Understanding the grief you are feeling and the emotional challenges of hospice is helpful in coping. Here are some additional ways you can manage this emotional time and make the end-of-life journey meaningful for you both.

  1. Spend Time Together – Pull out boxes or albums of old photos and go through them together. Talk about memories of vacations or stories of relatives pictured. Ask about the stories behind each piece of jewelry in her collection. Make a video or audio recording where you ask about “how things were in the old days.” You can also spend time pampering your loved one with a manicure or massage or just by applying cream to hands, arms, legs, and/or feet. Read a magazine article or favorite book out loud. What you choose to do isn’t as important as the fact that you are just spending time together … even if that time is in silence.
  2. Journaling – Keeping a journal can be very helpful in the healing process. Here you can express feelings you might not be comfortable sharing with a friend. You can also record thoughts that you may later wish you had written down to remember and relay to others. Writing letters may also help with the sorrow you may be feeling.
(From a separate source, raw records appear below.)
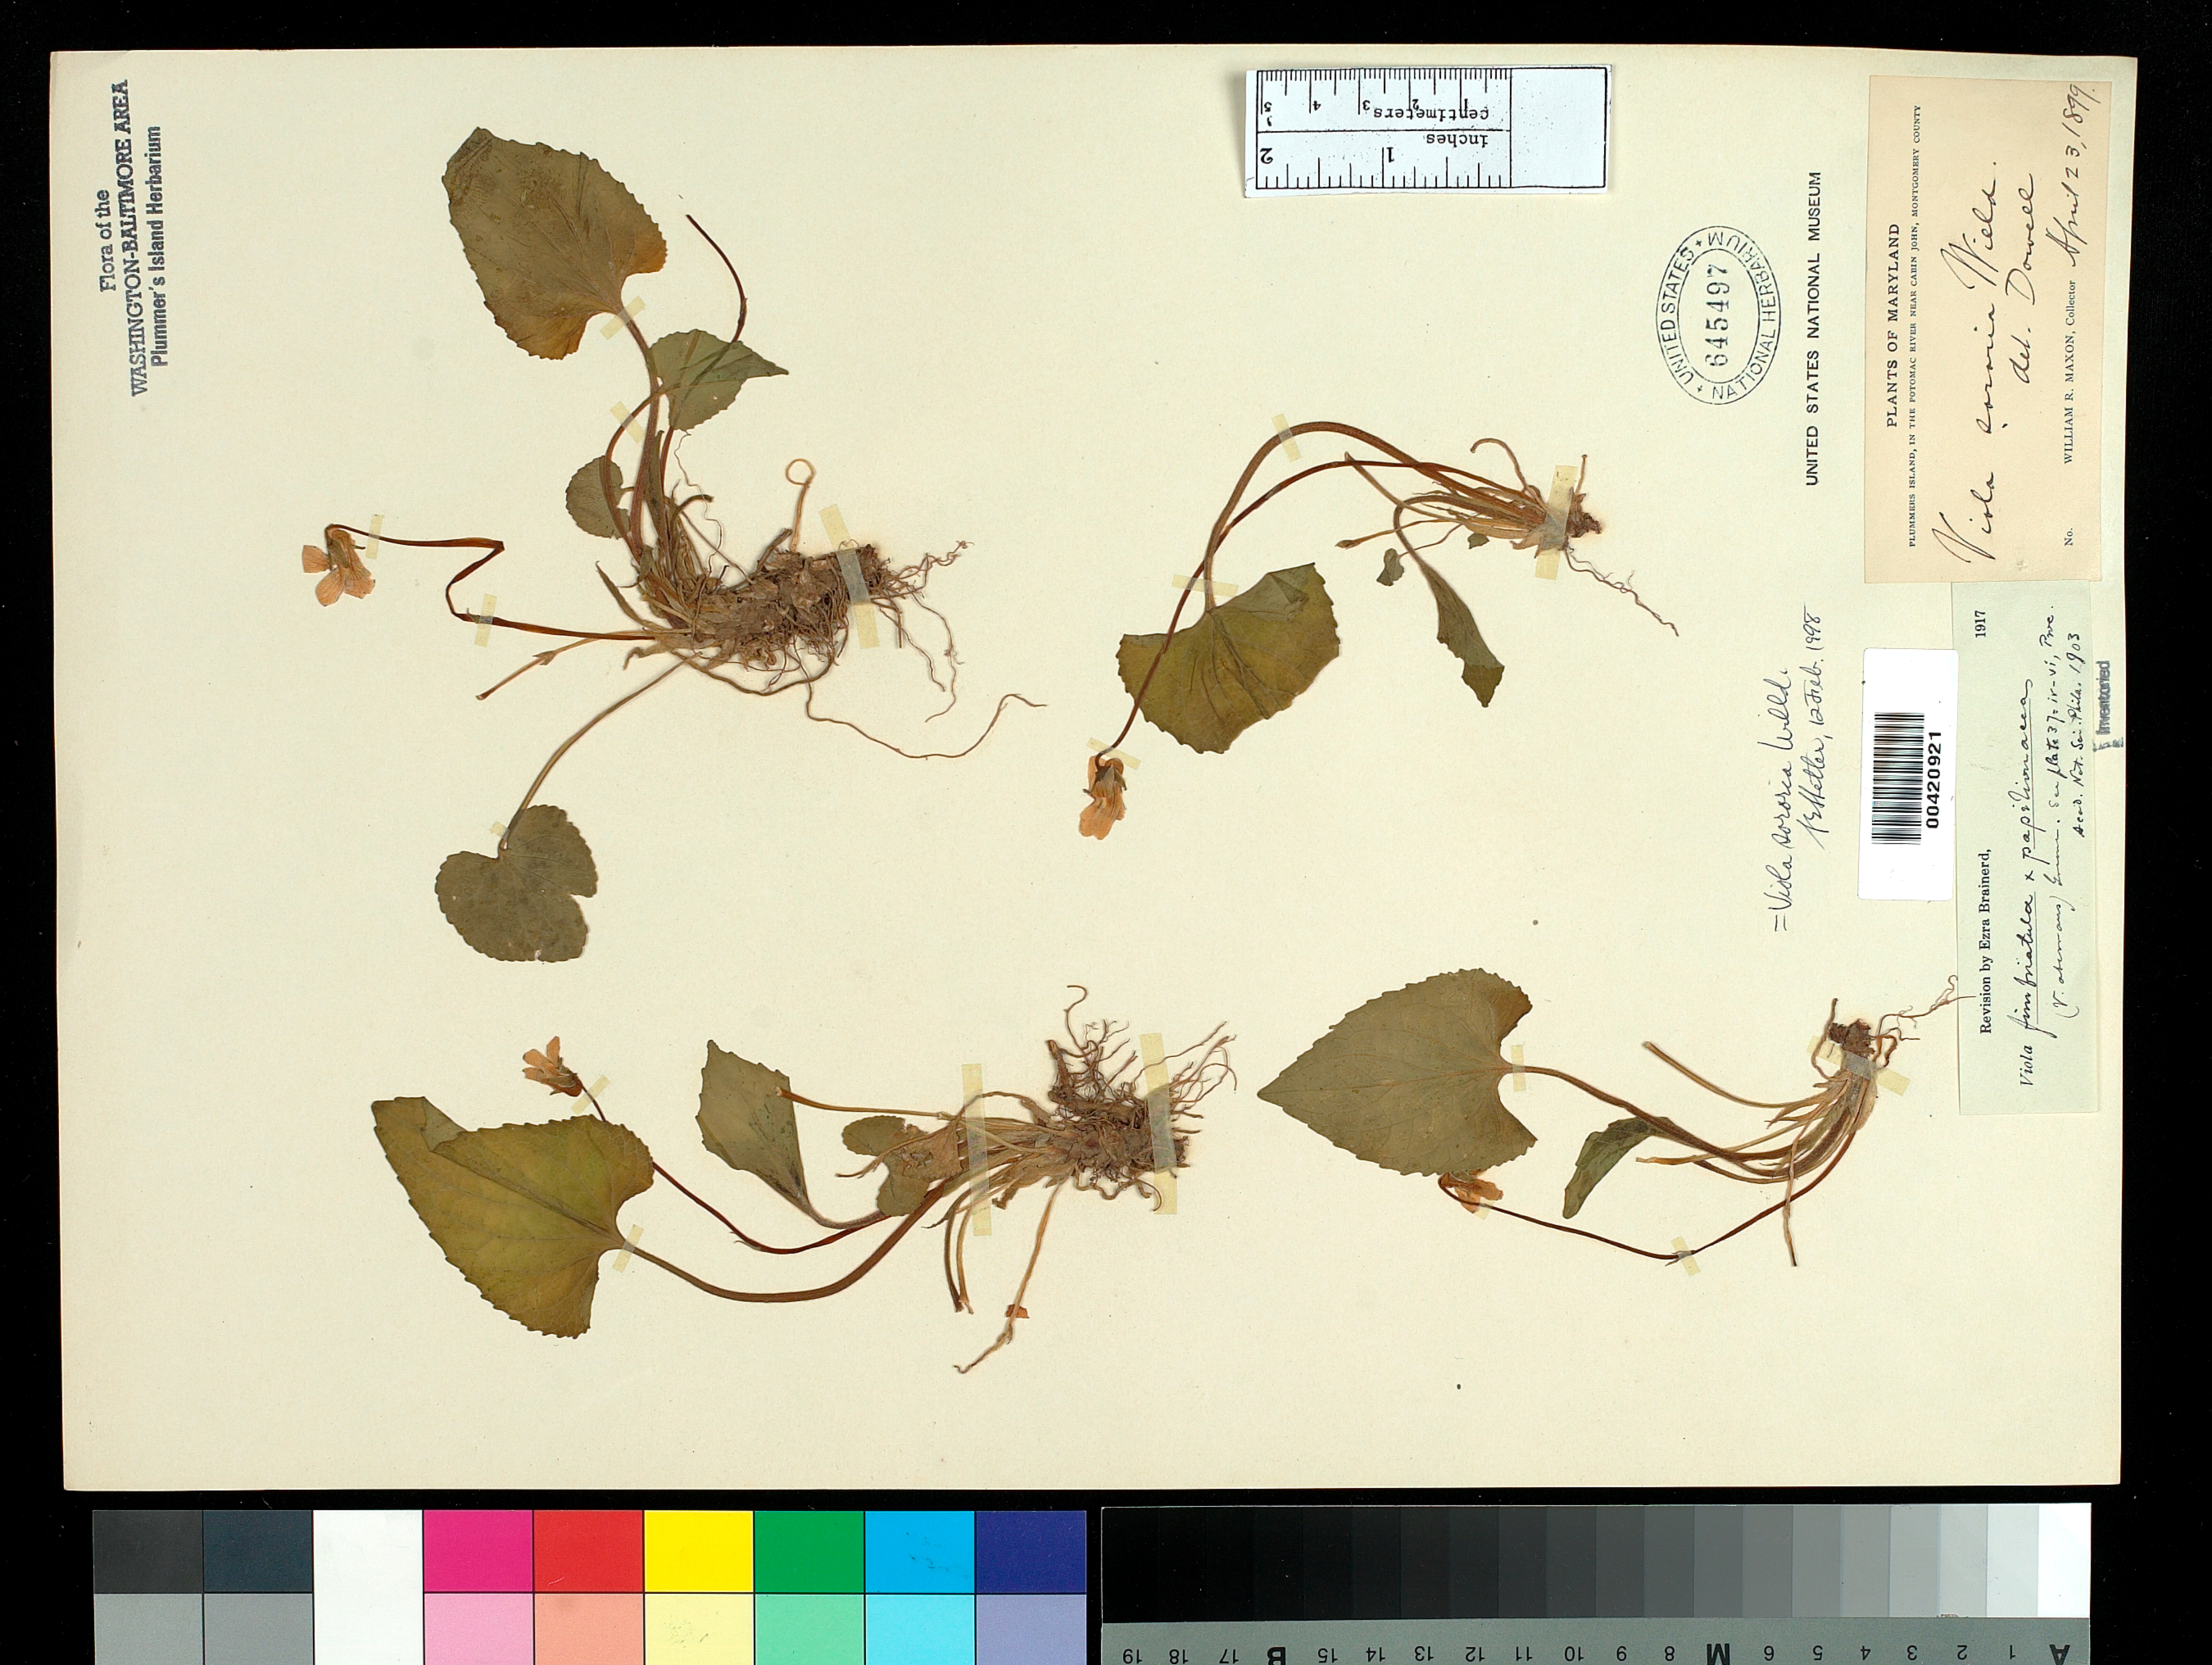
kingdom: Plantae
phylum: Tracheophyta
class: Magnoliopsida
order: Malpighiales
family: Violaceae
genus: Viola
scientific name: Viola sororia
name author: Willd.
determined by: Shetler, Stanwyn G., (US), NMNH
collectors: W. R. Maxon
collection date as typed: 23 Apr 1899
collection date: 1899-04-23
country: United States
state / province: Maryland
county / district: Montgomery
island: Plummers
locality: Plummer's Island Plummers Island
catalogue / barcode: US 645497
You can write to your loved one who is dying, expressing your thoughts and later read it or keep it for yourself.
  3. Take a Holistic Approach – Several holistic therapies help with anxiety and grief, including guided imagery, meditation, art therapy, music therapy, massage, and Qi Gong or Tai Chi.
  4. The Spiritual Path – Whether it is organized religion and prayer, communing with nature, or simply listening to music that is meaningful, can help you to create emotional balance during this time.

The emotional challenges of hospice can take a toll on family members. Many people don’t even realize that they are experiencing anticipatory grief symptoms and that there are people who can help with coping strategies.